The winter sports season will end either tonight or Thursday, depending on how the remainder of the NBA Finals play out between Golden State and Cleveland, two teams whose fan bases have waited years for a title.
It's been 40 years since the Warriors, who moved west from Philadelphia, Wilt Chamberlain and all, many moons ago, were NBA champs. We all know the story in Cleveland. 51 years since any Cleveland sports team won a title. The closest they've come was when the Indians were beaten by the then-Florida Marlins in the 1997 World Series. LeBron James came home to bring a title to Cleveland, but has practically been forced to be a 1-man team due to injuries to teammates Kyrie Irving and Kevin Love. Golden State, whose 1st year coach, Steve Kerr, knows something about winning championships from his days in Chicago with some guy named Jordan, leads 3-2 going into tonight's game in Cleveland's Quicken Loans Arena, which has hosted the WWE the last two nights. I will not be surprised if they go to a game 7 in Oakland on Thursday.

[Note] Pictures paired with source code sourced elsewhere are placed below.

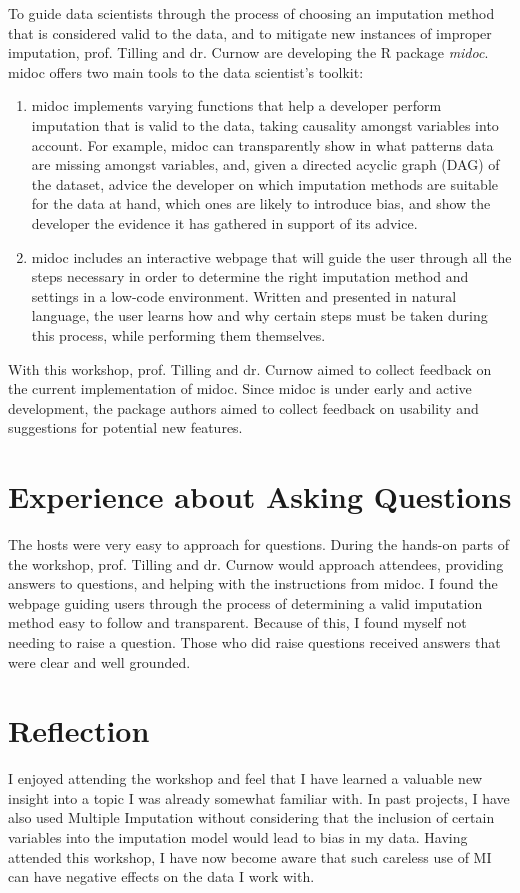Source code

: \documentclass{IEEEtran}
\begin{document}
To guide data scientists through the process of choosing an imputation method that is considered valid to the data, and to mitigate new instances of improper imputation, prof. Tilling and dr. Curnow are developing the R package \textit{midoc}.
midoc offers two main tools to the data scientist's toolkit:
\begin{enumerate}
    \item midoc implements varying functions that help a developer perform imputation that is valid to the data, taking causality amongst variables into account.
    For example, midoc can transparently show in what patterns data are missing amongst variables, and, given a directed acyclic graph (DAG) of the dataset, advice the developer on which imputation methods are suitable for the data at hand, which ones are likely to introduce bias, and show the developer the evidence it has gathered in support of its advice.
    \item midoc includes an interactive webpage that will guide the user through all the steps necessary in order to determine the right imputation method and settings in a low-code environment.
    Written and presented in natural language, the user learns how and why certain steps must be taken during this process, while performing them themselves.
\end{enumerate}

With this workshop, prof. Tilling and dr. Curnow aimed to collect feedback on the current implementation of midoc.
Since midoc is under early and active development, the package authors aimed to collect feedback on usability and suggestions for potential new features.

\section{Experience about Asking Questions}
The hosts were very easy to approach for questions.
During the hands-on parts of the workshop, prof. Tilling and dr. Curnow would approach attendees, providing answers to questions, and helping with the instructions from midoc.
I found the webpage guiding users through the process of determining a valid imputation method easy to follow and transparent.
Because of this, I found myself not needing to raise a question.
Those who did raise questions received answers that were clear and well grounded.

\section{Reflection}
I enjoyed attending the workshop and feel that I have learned a valuable new insight into a topic I was already somewhat familiar with.
In past projects, I have also used Multiple Imputation without considering that the inclusion of certain variables into the imputation model would lead to bias in my data.
Having attended this workshop, I have now become aware that such careless use of MI can have negative effects on the data I work with.
\end{document}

More Mets: The team finally cut bait on pitcher Dillon Gee on Monday, designating him for assignment after diminishing returns, due largely to injuries over the last three seasons, counting this one. Gee had been the subject of trade rumors the last several months, but there were no takers. The Mets have 10 days to release Gee (likely), trade him, or put him through waivers before sending him to their AAA team in Las Vegas (doubtful). Reliever Akeel Morris was called up Monday, all the way from their A team in Port St. Lucie. Anything, it seems, to avoid calling up another young gun in AAA in Steven Matz until such time where arbitration/free agent issues will not be a factor (see also Kris Bryant and other rookies).
The funny thing was, throughout Gee's tenure in New York, no one with any of the papers even thought about nicknaming him "Marshal", in reference to Matt Dillon from Gunsmoke, perhaps afraid some of today's readers might not get the reference, despite Gunsmoke being readily available on cable. Where's the fun in reading the papers these days?